YOUR TASK:
Write out the listing exactly, dropping any picture it contains.

GIVEN INFORMATION:
********

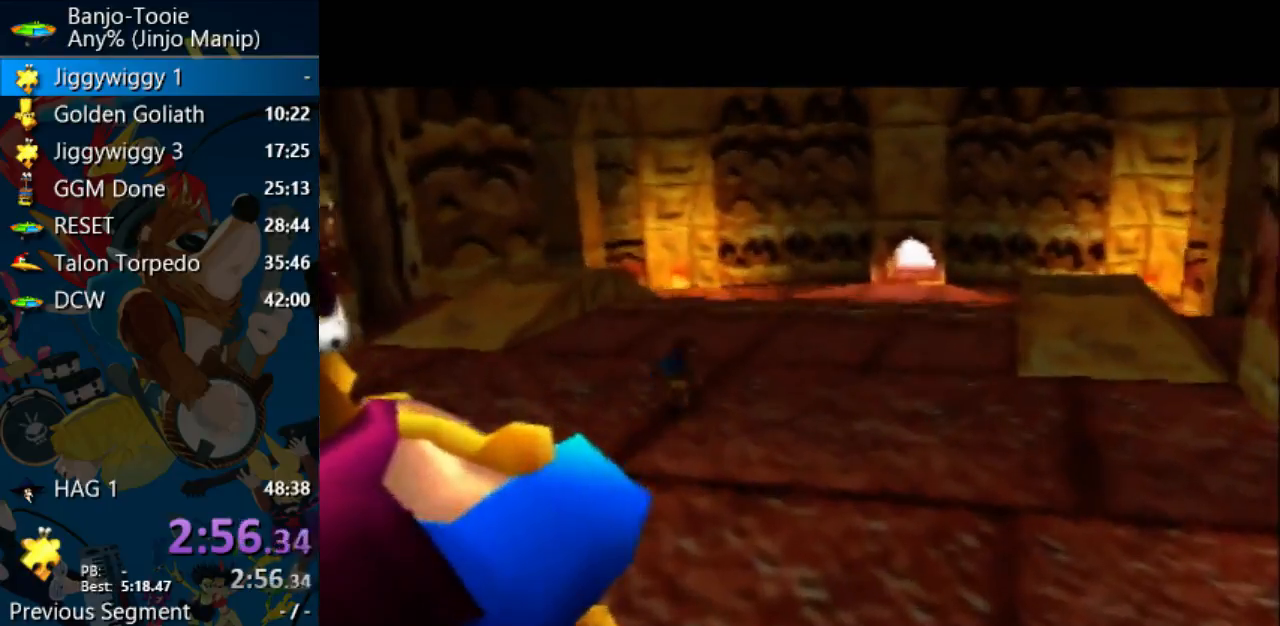
{"buttons": ["Z"], "left_stick": "center", "events": []}
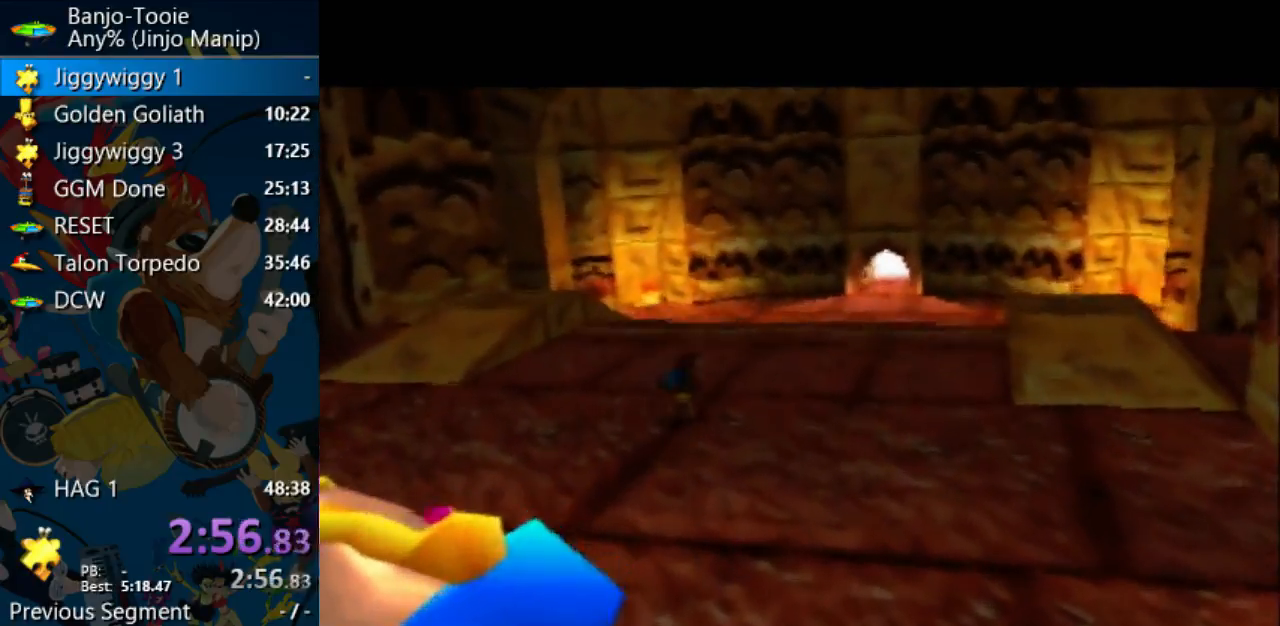
{"buttons": ["Z"], "left_stick": "center", "events": []}
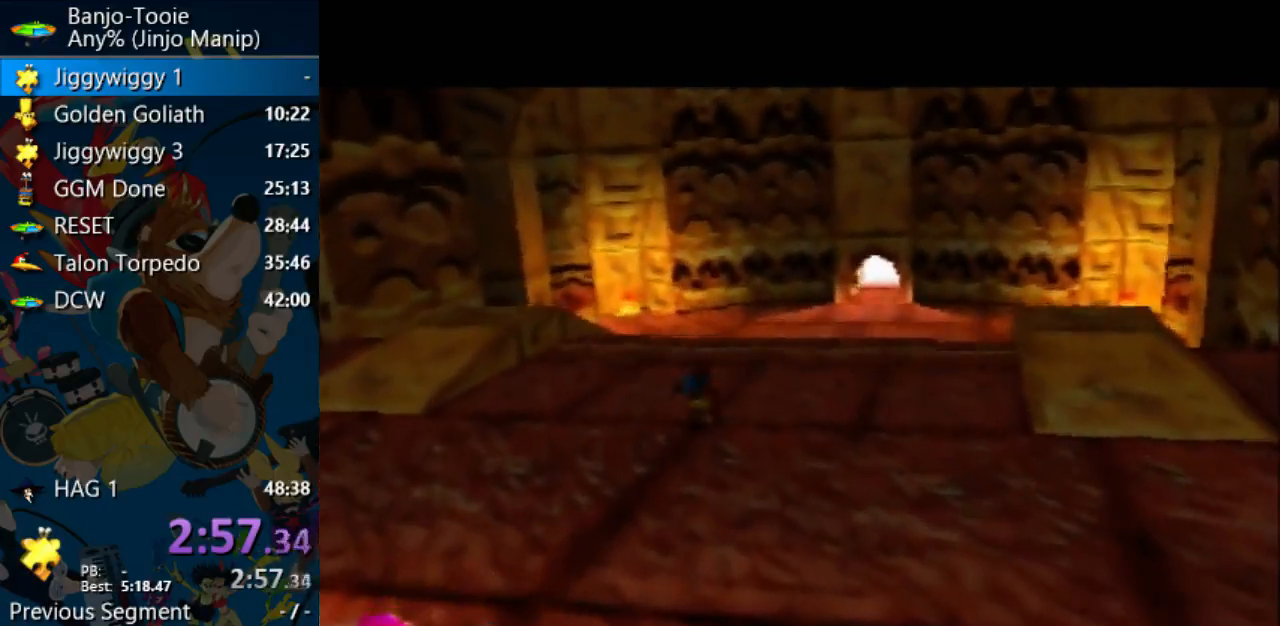
{"buttons": ["Z"], "left_stick": "center", "events": []}
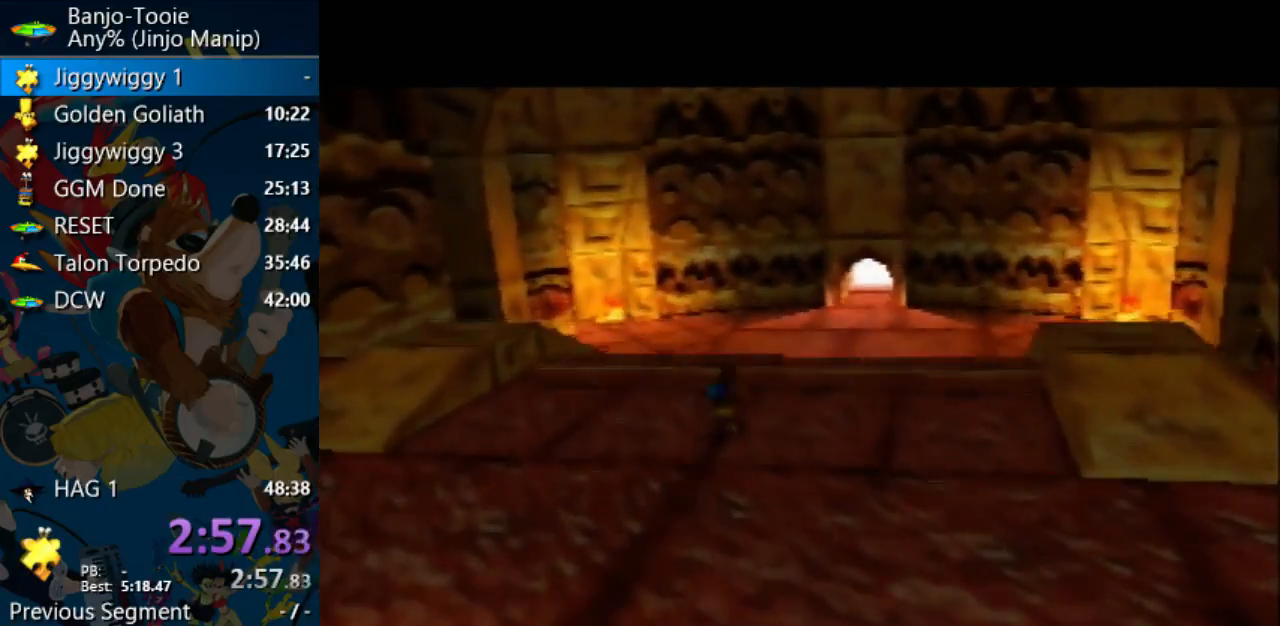
{"buttons": ["Z"], "left_stick": "center", "events": []}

********

EXERCISE OUTPUT:
{"buttons": ["Z"], "left_stick": "center", "events": []}
{"buttons": ["Z"], "left_stick": "center", "events": []}
{"buttons": ["Z"], "left_stick": "center", "events": []}
{"buttons": ["Z"], "left_stick": "center", "events": []}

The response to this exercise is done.